### TASK DATA

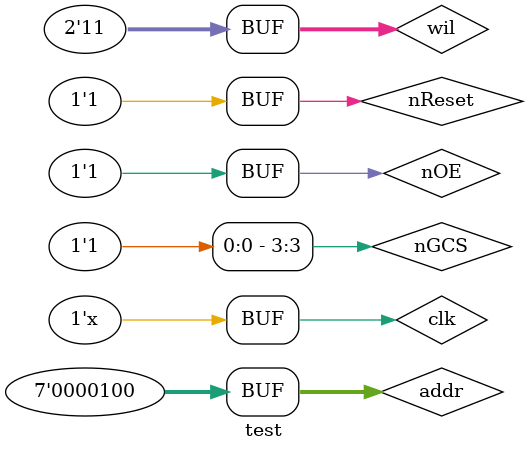
<source format=v>
`timescale 1ns/1ns
module test;

reg clock,clk,nReset,hpirdy;
reg nFCE,nFWE,nFRE,nOE,nWE;
reg vp2clk0,vp2clk1,vp2ctl0,vp2ctl1,vp2ctl2;
wire vCLK,Hs,Vs,De;
wire clkout,nWAIT;
reg [8:2] addr;      
wire [7:0] data;
reg [5:0] nGCS;
reg [1:0] wil;

initial
begin
nReset = 1;
clk = 1;
wil=2'b11;
nGCS[3]=1;
nOE=1;

# 100 nReset = 0;
# 100 nReset = 1;

# 2000 wil=2'b01;# 2000 wil=2'b11;
# 2000 wil=2'b10;# 2000 wil=2'b11;
# 2000 wil=2'b01;# 2000 wil=2'b11;
# 2000 wil=2'b01;# 2000 wil=2'b11;
# 2000 wil=2'b10;# 2000 wil=2'b11;
# 2000 wil=2'b01;# 2000 wil=2'b11;
# 2000 wil=2'b01;# 2000 wil=2'b11;
# 2000 wil=2'b10;# 2000 wil=2'b11;

# 2000 wil=2'b10;# 2000 wil=2'b11;
# 2000 wil=2'b10;# 2000 wil=2'b11;
# 2000 wil=2'b10;# 2000 wil=2'b11;
# 2000 wil=2'b10;# 2000 wil=2'b11;
# 2000 wil=2'b01;# 2000 wil=2'b11;
# 2000 wil=2'b01;# 2000 wil=2'b11;
# 2000 wil=2'b10;# 2000 wil=2'b11;
# 2000 wil=2'b01;# 2000 wil=2'b11;

# 2000 wil=2'b01;# 2000 wil=2'b11;
# 2000 wil=2'b10;# 2000 wil=2'b11;
# 2000 wil=2'b01;# 2000 wil=2'b11;
# 2000 wil=2'b10;# 2000 wil=2'b11;
# 2000 wil=2'b01;# 2000 wil=2'b11;
# 2000 wil=2'b01;# 2000 wil=2'b11;
# 2000 wil=2'b10;# 2000 wil=2'b11;
# 2000 wil=2'b10;# 2000 wil=2'b11;

# 2000 wil=2'b01;# 2000 wil=2'b11;
# 2000 wil=2'b10;# 2000 wil=2'b11;

//µÚ¶þ¸öÎ¤¸ù
#100000 wil=2'b01;# 2000 wil=2'b11;
# 2000 wil=2'b10;# 2000 wil=2'b11;
# 2000 wil=2'b01;# 2000 wil=2'b11;
# 2000 wil=2'b01;# 2000 wil=2'b11;
# 2000 wil=2'b10;# 2000 wil=2'b11;
# 2000 wil=2'b01;# 2000 wil=2'b11;
# 2000 wil=2'b01;# 2000 wil=2'b11;
# 2000 wil=2'b10;# 2000 wil=2'b11;

# 2000 wil=2'b10;# 2000 wil=2'b11;
# 2000 wil=2'b10;# 2000 wil=2'b11;
# 2000 wil=2'b10;# 2000 wil=2'b11;
# 2000 wil=2'b10;# 2000 wil=2'b11;
# 2000 wil=2'b01;# 2000 wil=2'b11;
# 2000 wil=2'b01;# 2000 wil=2'b11;
# 2000 wil=2'b10;# 2000 wil=2'b11;
# 2000 wil=2'b01;# 2000 wil=2'b11;

# 2000 wil=2'b01;# 2000 wil=2'b11;
# 2000 wil=2'b10;# 2000 wil=2'b11;
# 2000 wil=2'b01;# 2000 wil=2'b11;
# 2000 wil=2'b10;# 2000 wil=2'b11;
# 2000 wil=2'b01;# 2000 wil=2'b11;
# 2000 wil=2'b01;# 2000 wil=2'b11;
# 2000 wil=2'b10;# 2000 wil=2'b11;
# 2000 wil=2'b10;# 2000 wil=2'b11;

# 2000 wil=2'b01;# 2000 wil=2'b11;
# 2000 wil=2'b10;# 2000 wil=2'b11;


#100 nGCS[3]=0;
#10 nOE=0;
addr=1;
#100 nGCS[3]=1;
nOE=1;

#100 nGCS[3]=0;
#10 nOE=0;
addr=2;
#100 nGCS[3]=1;
nOE=1;

#100 nGCS[3]=0;
#10 nOE=0;
addr=3;
#100 nGCS[3]=1;
nOE=1;

#100 nGCS[3]=0;
#10 nOE=0;
addr=4;
#100 nGCS[3]=1;
nOE=1;

end
always
#1 clk = ~clk;

pld aa(.clock(clock),.clk(clk),.nReset(nReset),.hpirdy(hpirdy),.nEXTBUS(nEXTBUS),.BUFDIR(BUFDIR),.BUFDIR1(BUFDIR1),.nFCE(nFCE),.nOE(nOE),.nWE(nWE),.nGCS(nGCS),.nFWE(nFWE),.nFRE(nFRE),.addr(addr),.data(data),.wil(wil),.eint11(eint11),.clkout(clkout),.vp2clk0(vp2clk0),.vp2clk1(vp2clk1),.vp2ctl0(vp2ctl0),.vp2ctl1(vp2ctl1),.vp2ctl2(vp2ctl2),.vCLK(vCLK),.Hs(Hs),.Vs(Vs),.De(De),.nWAIT(nWAIT));
endmodule

</source>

### WORK ITEM
Scan the material above. Extract every line in which the word "nWAIT" occurs.

### TASK RESPONSE
wire clkout,nWAIT;
pld aa(.clock(clock),.clk(clk),.nReset(nReset),.hpirdy(hpirdy),.nEXTBUS(nEXTBUS),.BUFDIR(BUFDIR),.BUFDIR1(BUFDIR1),.nFCE(nFCE),.nOE(nOE),.nWE(nWE),.nGCS(nGCS),.nFWE(nFWE),.nFRE(nFRE),.addr(addr),.data(data),.wil(wil),.eint11(eint11),.clkout(clkout),.vp2clk0(vp2clk0),.vp2clk1(vp2clk1),.vp2ctl0(vp2ctl0),.vp2ctl1(vp2ctl1),.vp2ctl2(vp2ctl2),.vCLK(vCLK),.Hs(Hs),.Vs(Vs),.De(De),.nWAIT(nWAIT));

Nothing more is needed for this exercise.